◆ TASK OBJECTIVE:
Nothing is needed except the lines below that run from the one with "Das bedeutet, dass" through the one with "40. Ja, so sehe und schätze ich es ein.", repeated exactly.

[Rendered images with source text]
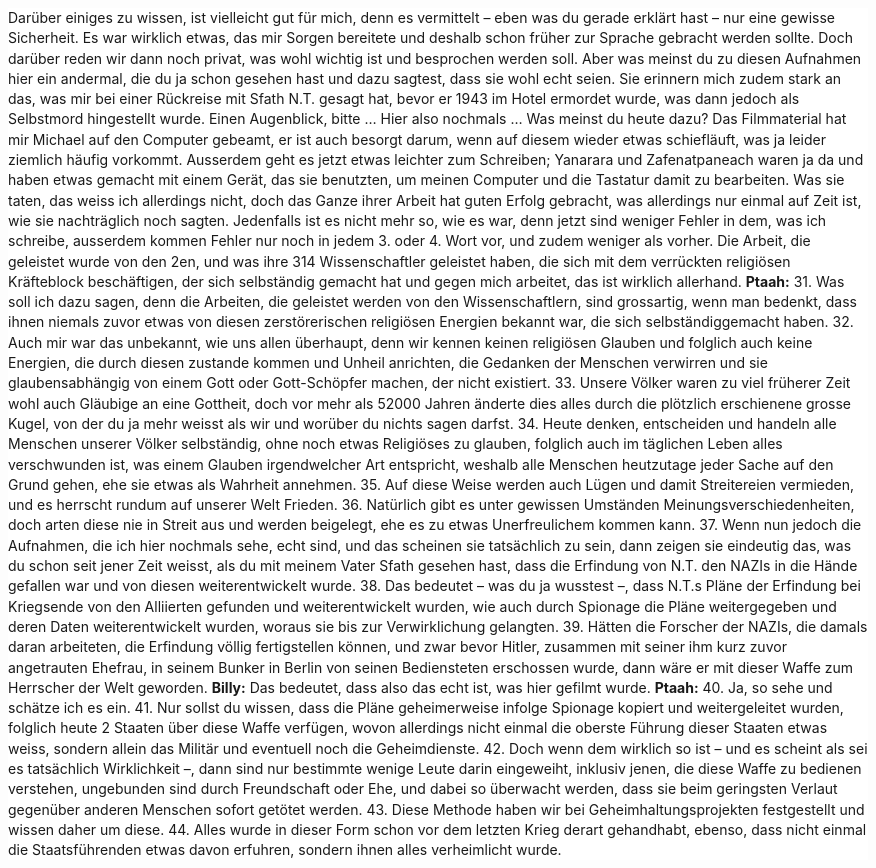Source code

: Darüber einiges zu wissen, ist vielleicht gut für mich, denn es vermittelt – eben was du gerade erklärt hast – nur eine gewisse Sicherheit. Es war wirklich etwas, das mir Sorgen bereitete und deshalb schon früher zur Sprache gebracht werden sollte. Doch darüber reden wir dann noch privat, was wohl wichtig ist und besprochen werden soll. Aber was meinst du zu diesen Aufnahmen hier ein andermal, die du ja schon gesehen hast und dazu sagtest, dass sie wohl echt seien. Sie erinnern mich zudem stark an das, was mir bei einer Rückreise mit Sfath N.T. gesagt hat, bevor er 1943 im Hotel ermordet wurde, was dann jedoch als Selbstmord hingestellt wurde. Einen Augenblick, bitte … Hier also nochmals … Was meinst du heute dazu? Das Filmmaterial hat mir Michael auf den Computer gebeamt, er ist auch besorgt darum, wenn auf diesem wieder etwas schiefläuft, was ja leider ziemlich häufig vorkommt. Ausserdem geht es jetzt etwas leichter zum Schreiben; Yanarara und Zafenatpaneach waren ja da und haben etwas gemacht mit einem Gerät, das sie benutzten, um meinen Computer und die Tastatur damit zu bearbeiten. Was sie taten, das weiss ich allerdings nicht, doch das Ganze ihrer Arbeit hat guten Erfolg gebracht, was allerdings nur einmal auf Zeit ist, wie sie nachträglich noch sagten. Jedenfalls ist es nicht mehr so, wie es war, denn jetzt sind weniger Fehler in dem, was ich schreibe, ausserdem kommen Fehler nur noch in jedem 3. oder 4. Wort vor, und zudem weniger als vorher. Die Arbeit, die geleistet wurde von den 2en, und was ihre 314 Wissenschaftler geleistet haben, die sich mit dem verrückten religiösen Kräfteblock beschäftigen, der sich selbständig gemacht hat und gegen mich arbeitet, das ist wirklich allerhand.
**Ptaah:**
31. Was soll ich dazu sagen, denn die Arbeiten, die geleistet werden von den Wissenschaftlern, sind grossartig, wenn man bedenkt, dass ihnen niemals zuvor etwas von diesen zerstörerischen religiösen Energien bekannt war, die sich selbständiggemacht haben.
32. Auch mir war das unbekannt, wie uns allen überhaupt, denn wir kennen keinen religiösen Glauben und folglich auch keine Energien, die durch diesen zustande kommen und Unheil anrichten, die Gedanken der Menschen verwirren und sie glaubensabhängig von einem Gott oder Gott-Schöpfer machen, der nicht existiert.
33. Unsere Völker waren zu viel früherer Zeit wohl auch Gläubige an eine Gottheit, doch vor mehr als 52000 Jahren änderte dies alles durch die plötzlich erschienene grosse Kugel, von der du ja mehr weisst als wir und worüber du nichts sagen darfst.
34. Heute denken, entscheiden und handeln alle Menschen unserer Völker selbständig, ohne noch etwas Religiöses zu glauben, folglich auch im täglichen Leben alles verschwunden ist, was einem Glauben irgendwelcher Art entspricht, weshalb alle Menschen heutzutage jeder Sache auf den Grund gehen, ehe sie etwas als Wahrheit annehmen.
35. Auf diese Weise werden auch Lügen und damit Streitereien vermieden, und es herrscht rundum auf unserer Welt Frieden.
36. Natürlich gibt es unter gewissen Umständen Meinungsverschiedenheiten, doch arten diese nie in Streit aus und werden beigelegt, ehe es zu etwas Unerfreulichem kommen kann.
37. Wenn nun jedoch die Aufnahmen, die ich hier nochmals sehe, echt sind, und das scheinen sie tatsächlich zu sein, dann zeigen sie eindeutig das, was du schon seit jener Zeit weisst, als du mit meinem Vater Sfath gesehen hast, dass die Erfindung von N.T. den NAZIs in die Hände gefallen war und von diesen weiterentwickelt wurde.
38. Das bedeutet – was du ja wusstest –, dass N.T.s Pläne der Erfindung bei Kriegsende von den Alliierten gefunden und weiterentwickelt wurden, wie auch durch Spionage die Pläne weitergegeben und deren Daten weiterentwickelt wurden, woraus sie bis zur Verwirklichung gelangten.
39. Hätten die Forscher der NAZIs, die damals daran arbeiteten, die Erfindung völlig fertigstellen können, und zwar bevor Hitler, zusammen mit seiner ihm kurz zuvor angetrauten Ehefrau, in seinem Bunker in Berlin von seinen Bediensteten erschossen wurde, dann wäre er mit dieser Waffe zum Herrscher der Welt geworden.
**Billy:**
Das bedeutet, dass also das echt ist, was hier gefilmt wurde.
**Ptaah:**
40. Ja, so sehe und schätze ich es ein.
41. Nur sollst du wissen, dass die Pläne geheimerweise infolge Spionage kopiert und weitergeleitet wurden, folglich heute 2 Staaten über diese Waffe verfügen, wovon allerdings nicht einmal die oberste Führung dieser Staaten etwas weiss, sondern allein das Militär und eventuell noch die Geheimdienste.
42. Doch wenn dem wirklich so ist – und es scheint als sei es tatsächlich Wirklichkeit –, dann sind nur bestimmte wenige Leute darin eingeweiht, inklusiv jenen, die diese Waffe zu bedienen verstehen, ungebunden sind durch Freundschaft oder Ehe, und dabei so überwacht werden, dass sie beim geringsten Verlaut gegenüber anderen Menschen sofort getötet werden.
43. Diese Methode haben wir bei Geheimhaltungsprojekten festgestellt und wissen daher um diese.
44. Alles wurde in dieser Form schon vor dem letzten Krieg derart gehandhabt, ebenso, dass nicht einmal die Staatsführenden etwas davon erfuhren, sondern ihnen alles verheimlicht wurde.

◆ TASK RESPONSE:
Das bedeutet, dass also das echt ist, was hier gefilmt wurde.
**Ptaah:**
40. Ja, so sehe und schätze ich es ein.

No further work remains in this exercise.